Fernanda Montenegro acaba de lançar uma fotobiografia em edição luxuosa e trabalha em um livro de memórias com a jornalista Marta Góes. A partir disso, alguém poderia pensar que uma das maiores atrizes brasileiras de todos os tempos está com os olhos voltados ao passado. É uma meia-verdade, pois Fernanda está com outro pé bastante fincado no presente — e preocupada com o futuro do Brasil.
A artista de 88 anos (completará 89 em 16 de outubro), que em 2011 apresentou o solo Viver Sem Tempos Mortos, homenageando a filósofa Simone de Beauvoir, retorna aos palcos de Porto Alegre com a leitura Nelson Rodrigues por Ele Mesmo, que será apresentada terça-feira (2), às 20h, no Salão de Atos da PUCRS. Depois, receberá o Mérito Cultural PUCRS, uma condecoração a personalidades que se destacam na área.
Fernanda terá uma agenda intensa na universidade: segunda-feira (1º), às 19h, ela lança o livro Fernanda Montenegro – Itinerário Fotobiográfico (Edições Sesc São Paulo, 500 páginas, R$ 160), com fotos, documentos e depoimentos que registram seus quase 75 anos de carreira. Foram mais de cinco anos de trabalho para a atriz, que organizou o volume e incluiu uma página em homenagem a Eva Sopher, a ex-presidente do Theatro São Pedro, morta em fevereiro. As senhas para os autógrafos, limitadas, serão distribuídas a partir do meio-dia.

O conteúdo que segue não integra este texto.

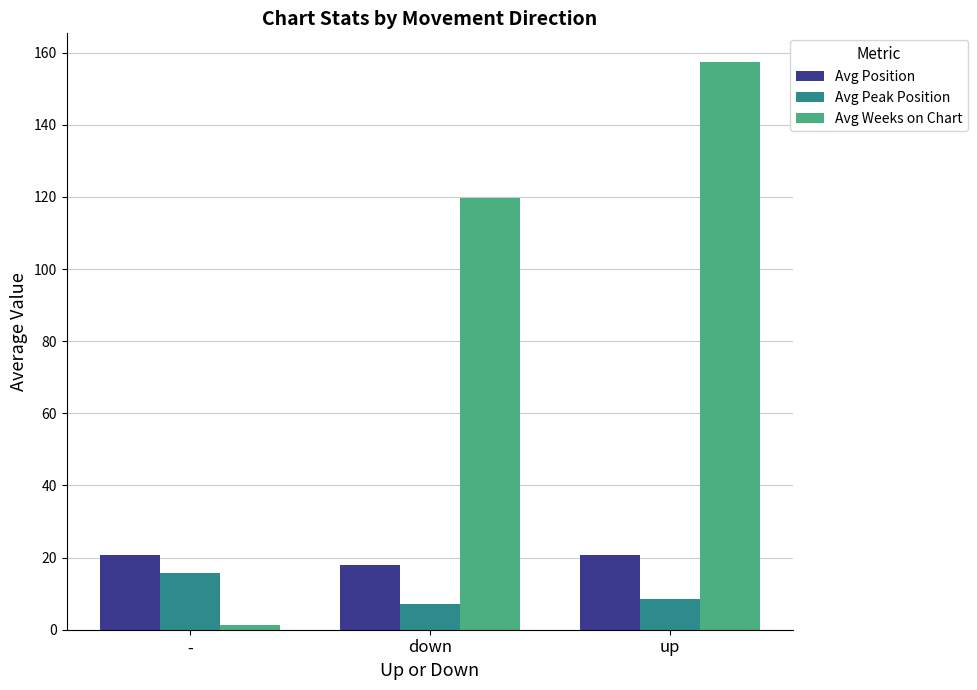

True or false: Avg Peak Position has a value of 15.7 at -.

True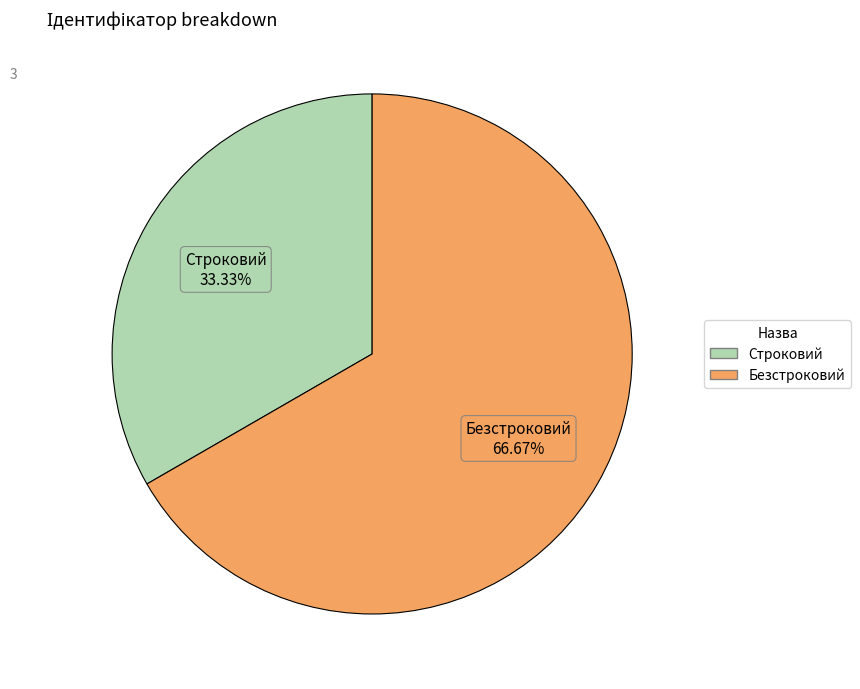

What is the ratio of the value at Строковий to the value at Безстроковий?

0.5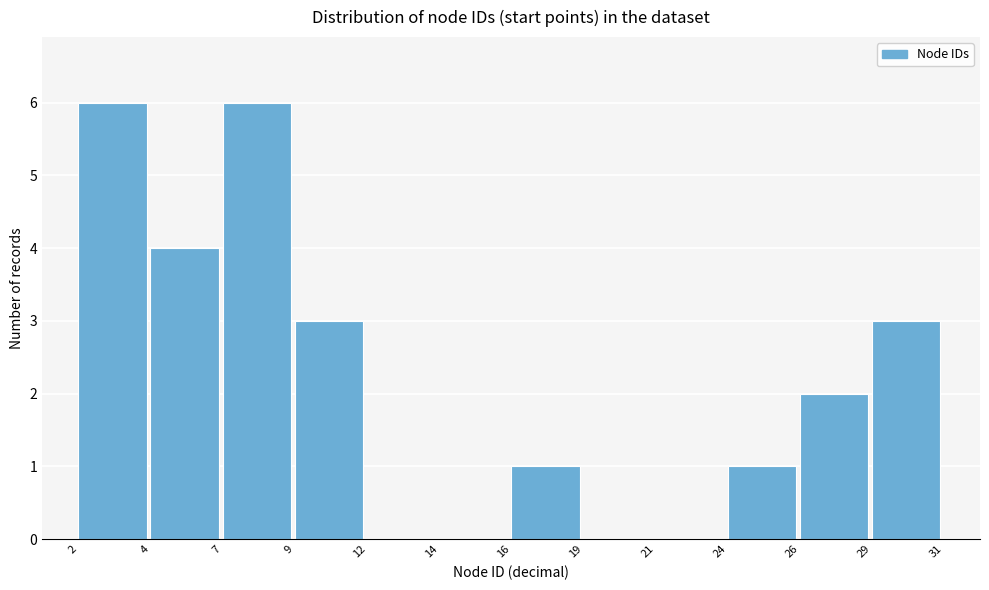

Reading right to left, what are all the values shown in this chart?

29=3	26=2	24=1	21=0	19=0	16=1	14=0	12=0	9=3	7=6	4=4	2=6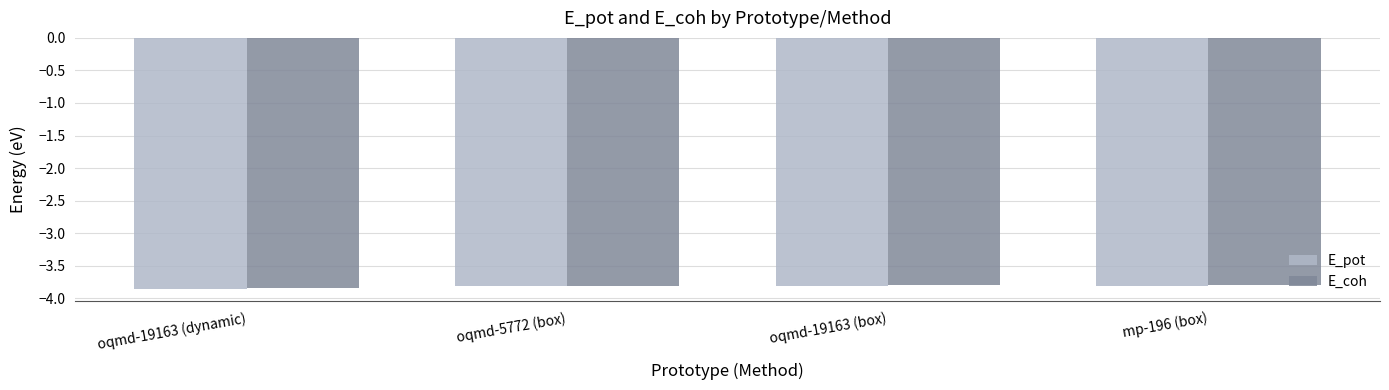

Is it true that E_pot equals -5.0 at oqmd-19163 (dynamic)?

False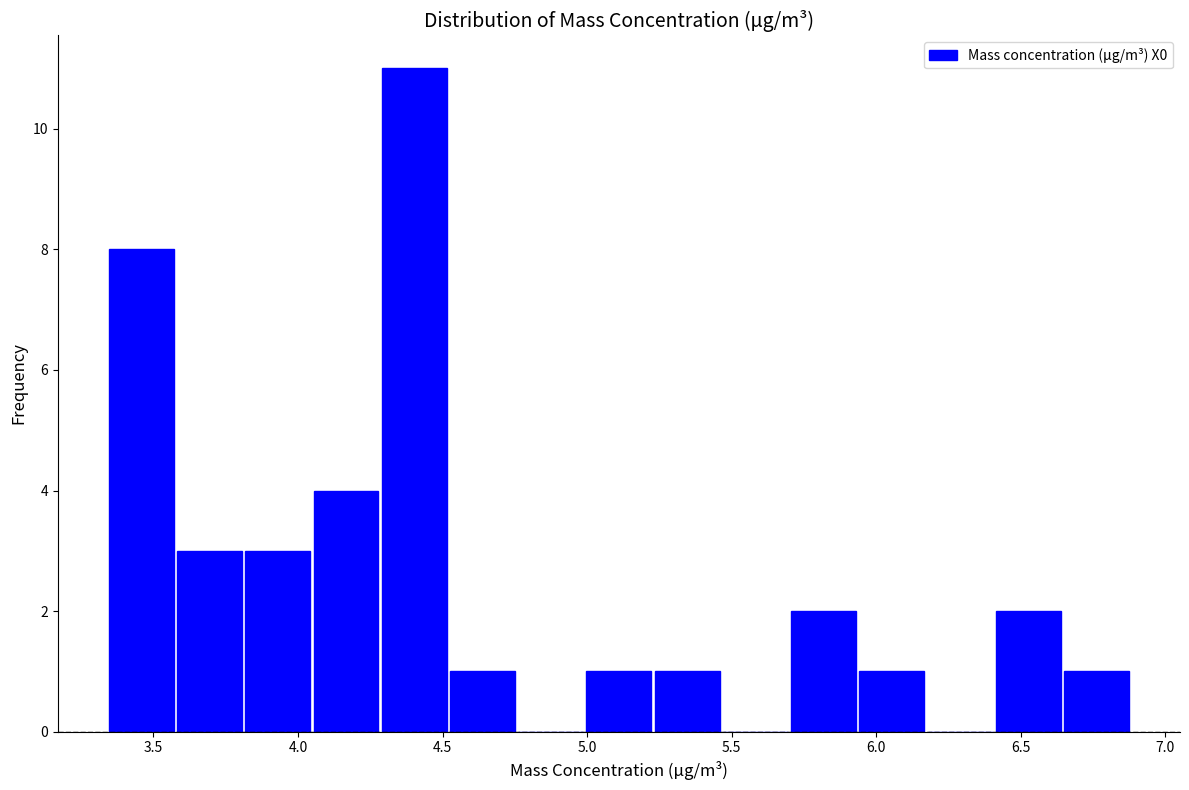

Reading left to right, transcribe this chart: for each bar, give the range it covers on the x-axis and its height. Neither the bar edges nor the heights are printed on the chart, so give them approximately, as read against the axes.

3.35 to 3.60: 8
3.60 to 3.80: 3
3.80 to 4.05: 3
4.05 to 4.30: 4
4.30 to 4.50: 11
4.50 to 4.75: 1
4.75 to 5.00: 0
5.00 to 5.25: 1
5.25 to 5.45: 1
5.45 to 5.70: 0
5.70 to 5.95: 2
5.95 to 6.15: 1
6.15 to 6.40: 0
6.40 to 6.65: 2
6.65 to 6.90: 1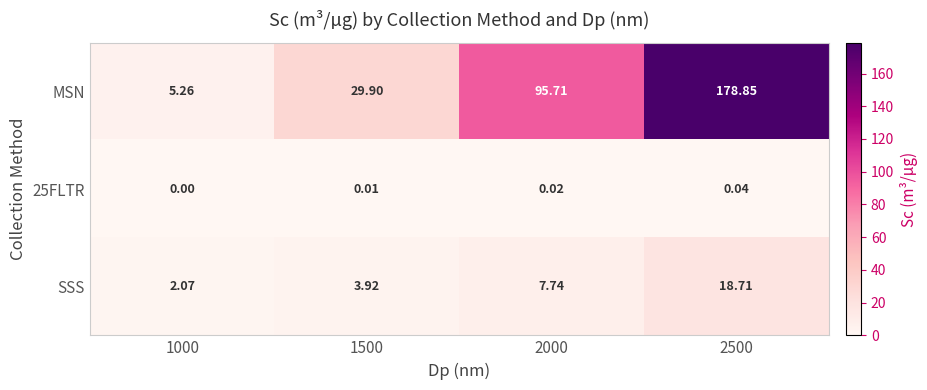

Is the value of SSS at 2500 greater than the value of 25FLTR at 2500?

Yes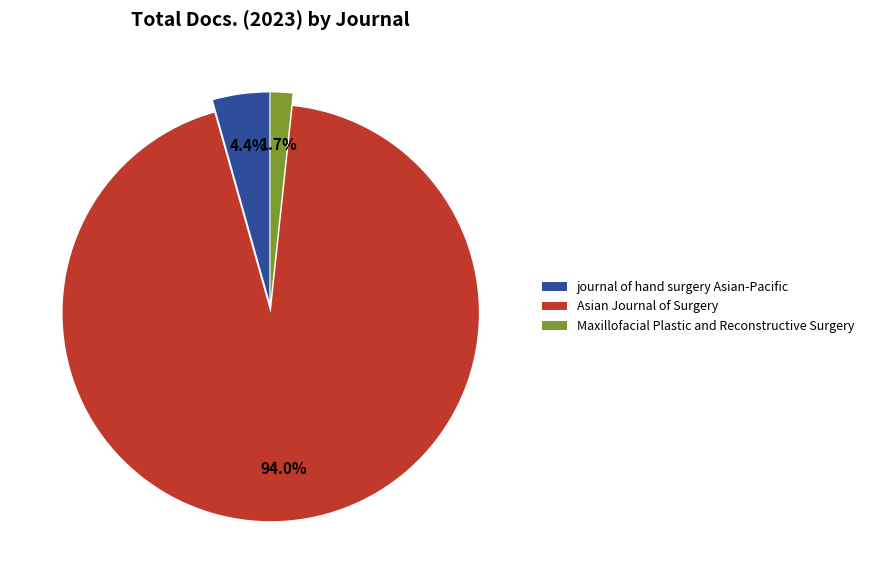

Which slice is the smallest?

Maxillofacial Plastic and Reconstructive Surgery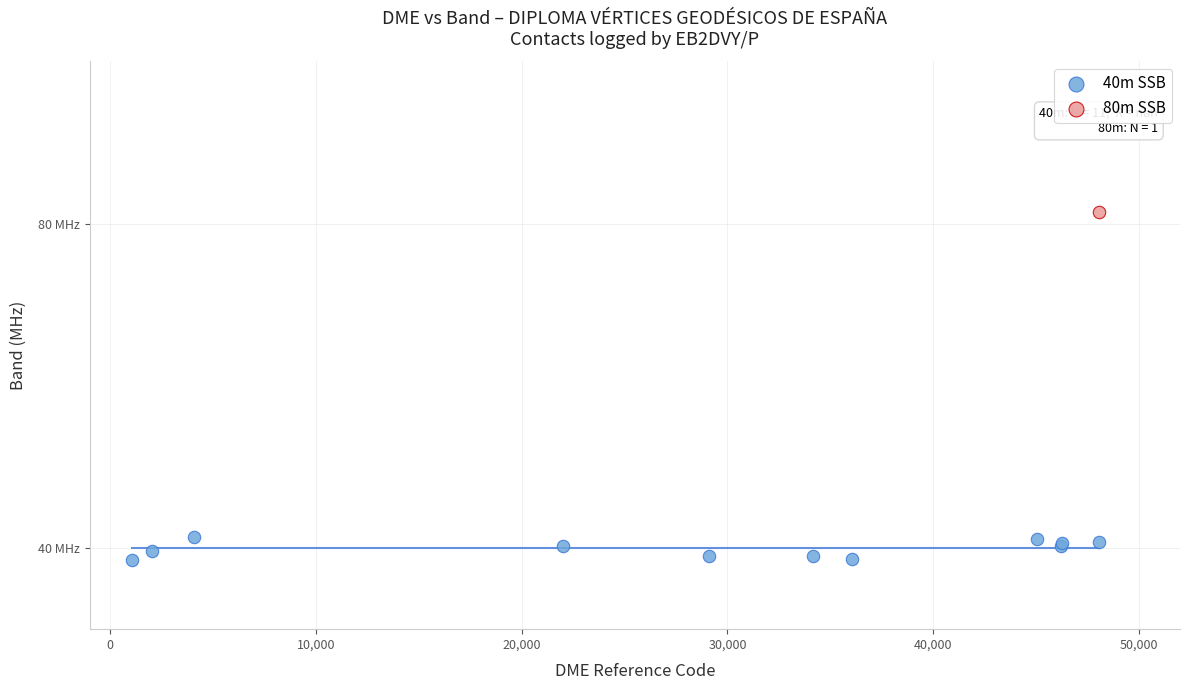

What are all the series names shown in the legend?

40m SSB, 80m SSB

Assistido por mais de 10 mil pessoas em diferentes cantos do Brasil, Nelson Rodrigues por Ele Mesmo é uma adaptação do livro homônimo organizado por Sonia Rodrigues, filha de Nelson. O título reúne entrevistas em que o dramaturgo, narrador e cronista destila suas máximas e opiniões.
Admiração mútua
Fernanda dedicou diversos trabalhos à obra do maior dramaturgo moderno brasileiro. Em 1961, estreou a peça O Beijo no Asfalto, com direção de Fernando Torres (1927-2008), que foi marido da atriz e com quem teve dois filhos (o diretor Cláudio Torres e a atriz Fernanda Torres).
Em depoimento reproduzido na fotobiografia, Nelson registrou: “Fernanda Montenegro passou oito meses telefonando para mim para eu escrever uma peça. (...) Eu subi no meu próprio conceito quando entreguei à Fernanda O Beijo no Asfalto”. Quatro anos depois, veio a adaptação cinematográfica de A Falecida, dirigida por Leon Hirszman. No próximo 6 de dezembro, fechando um ciclo, entra em cartaz o filme
O Beijo no Asfalto, estreia de Murilo Benício na direção.
— O texto dele (de Nelson) tem sempre uma inquietação de caráter celular, humano. E hoje em dia, não estou inventando isso, ele é o autor mais estudado nos cursos de teatro e, em muitos lugares desse nosso país, ele está sendo representado (nos palcos) — disse Fernanda na entrevista a Zero Hora que foi publicada na íntegra neste fim de semana.
As perspectivas para a cultura no Brasil, por outro lado, são motivos de preocupação para ela:
— É que houve um desmonte geral na cultura desse país. Mas não é de agora, não. E não é só no teatro. É no circo, nas sinfônicas, grupos de dança, balé, enfim. Toda e qualquer arte nesse país foi destituída da transcendência.
Em setembro, a atriz recebeu uma emocionante homenagem no Grande Prêmio do Cinema Brasileiro. Foi chamada ao palco pelo ator Vinícius de Oliveira, que havia contracenado com ela quando criança no longa Central do Brasil (1998), de Walter Salles, que valeu a Fernanda a indicação ao Oscar. Depois, subiram ao palco da cerimônia do Grande Prêmio do Cinema Brasileiro os diretores Cacá Diegues e Zelito Viana e o produtor Luiz Carlos Barreto, este ajoelhando-se diante dela.